MATERIAL SUPPLIED Block Start

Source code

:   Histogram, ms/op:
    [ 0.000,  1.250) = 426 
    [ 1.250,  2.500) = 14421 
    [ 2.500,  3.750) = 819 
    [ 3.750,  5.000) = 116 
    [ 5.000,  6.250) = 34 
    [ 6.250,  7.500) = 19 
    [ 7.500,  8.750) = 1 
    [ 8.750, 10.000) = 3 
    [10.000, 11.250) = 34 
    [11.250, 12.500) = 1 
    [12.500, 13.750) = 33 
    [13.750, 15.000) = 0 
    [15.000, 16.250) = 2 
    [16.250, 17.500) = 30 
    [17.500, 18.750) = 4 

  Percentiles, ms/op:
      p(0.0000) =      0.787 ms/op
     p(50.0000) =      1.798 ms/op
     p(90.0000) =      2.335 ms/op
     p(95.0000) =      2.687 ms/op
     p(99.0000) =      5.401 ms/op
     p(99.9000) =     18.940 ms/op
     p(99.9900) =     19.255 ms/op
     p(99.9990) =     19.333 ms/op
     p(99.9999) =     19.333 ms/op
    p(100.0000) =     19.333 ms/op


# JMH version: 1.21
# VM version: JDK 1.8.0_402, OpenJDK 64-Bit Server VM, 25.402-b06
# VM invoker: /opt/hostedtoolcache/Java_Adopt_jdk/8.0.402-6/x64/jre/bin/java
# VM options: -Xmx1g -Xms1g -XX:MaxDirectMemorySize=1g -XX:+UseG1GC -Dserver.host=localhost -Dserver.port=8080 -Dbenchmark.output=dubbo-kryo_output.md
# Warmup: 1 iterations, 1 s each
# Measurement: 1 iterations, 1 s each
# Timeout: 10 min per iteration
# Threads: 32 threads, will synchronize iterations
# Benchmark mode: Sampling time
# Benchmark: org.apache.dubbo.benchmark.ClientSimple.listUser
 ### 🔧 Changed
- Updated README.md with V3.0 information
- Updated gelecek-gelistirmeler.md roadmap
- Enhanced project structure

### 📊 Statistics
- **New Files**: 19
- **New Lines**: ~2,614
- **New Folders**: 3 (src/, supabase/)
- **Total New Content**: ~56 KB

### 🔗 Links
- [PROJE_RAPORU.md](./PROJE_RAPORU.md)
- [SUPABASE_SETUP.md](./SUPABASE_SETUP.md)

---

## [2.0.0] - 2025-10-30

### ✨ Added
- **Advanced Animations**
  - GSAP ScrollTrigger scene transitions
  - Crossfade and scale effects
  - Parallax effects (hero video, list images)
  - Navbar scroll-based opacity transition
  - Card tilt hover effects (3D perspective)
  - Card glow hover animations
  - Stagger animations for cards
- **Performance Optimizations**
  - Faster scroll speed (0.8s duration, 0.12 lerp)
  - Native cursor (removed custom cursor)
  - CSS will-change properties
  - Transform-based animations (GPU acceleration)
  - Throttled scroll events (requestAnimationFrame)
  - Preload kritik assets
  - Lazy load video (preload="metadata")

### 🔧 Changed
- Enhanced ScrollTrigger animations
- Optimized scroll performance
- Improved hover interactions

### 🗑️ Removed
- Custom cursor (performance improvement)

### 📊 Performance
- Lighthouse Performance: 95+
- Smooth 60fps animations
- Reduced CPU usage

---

MATERIAL SUPPLIED Block End

**EXERCISE:**
Where the data above reaches the line holding "2.500) = 14421", begin printing, and stop after the line holding "- **New Lines**: ~2,614". Each line must be reproduced exactly, with nothing else added.

**RESPONSE BOX:**
    [ 1.250,  2.500) = 14421 
    [ 2.500,  3.750) = 819 
    [ 3.750,  5.000) = 116 
    [ 5.000,  6.250) = 34 
    [ 6.250,  7.500) = 19 
    [ 7.500,  8.750) = 1 
    [ 8.750, 10.000) = 3 
    [10.000, 11.250) = 34 
    [11.250, 12.500) = 1 
    [12.500, 13.750) = 33 
    [13.750, 15.000) = 0 
    [15.000, 16.250) = 2 
    [16.250, 17.500) = 30 
    [17.500, 18.750) = 4 

  Percentiles, ms/op:
      p(0.0000) =      0.787 ms/op
     p(50.0000) =      1.798 ms/op
     p(90.0000) =      2.335 ms/op
     p(95.0000) =      2.687 ms/op
     p(99.0000) =      5.401 ms/op
     p(99.9000) =     18.940 ms/op
     p(99.9900) =     19.255 ms/op
     p(99.9990) =     19.333 ms/op
     p(99.9999) =     19.333 ms/op
    p(100.0000) =     19.333 ms/op


# JMH version: 1.21
# VM version: JDK 1.8.0_402, OpenJDK 64-Bit Server VM, 25.402-b06
# VM invoker: /opt/hostedtoolcache/Java_Adopt_jdk/8.0.402-6/x64/jre/bin/java
# VM options: -Xmx1g -Xms1g -XX:MaxDirectMemorySize=1g -XX:+UseG1GC -Dserver.host=localhost -Dserver.port=8080 -Dbenchmark.output=dubbo-kryo_output.md
# Warmup: 1 iterations, 1 s each
# Measurement: 1 iterations, 1 s each
# Timeout: 10 min per iteration
# Threads: 32 threads, will synchronize iterations
# Benchmark mode: Sampling time
# Benchmark: org.apache.dubbo.benchmark.ClientSimple.listUser
 ### 🔧 Changed
- Updated README.md with V3.0 information
- Updated gelecek-gelistirmeler.md roadmap
- Enhanced project structure

### 📊 Statistics
- **New Files**: 19
- **New Lines**: ~2,614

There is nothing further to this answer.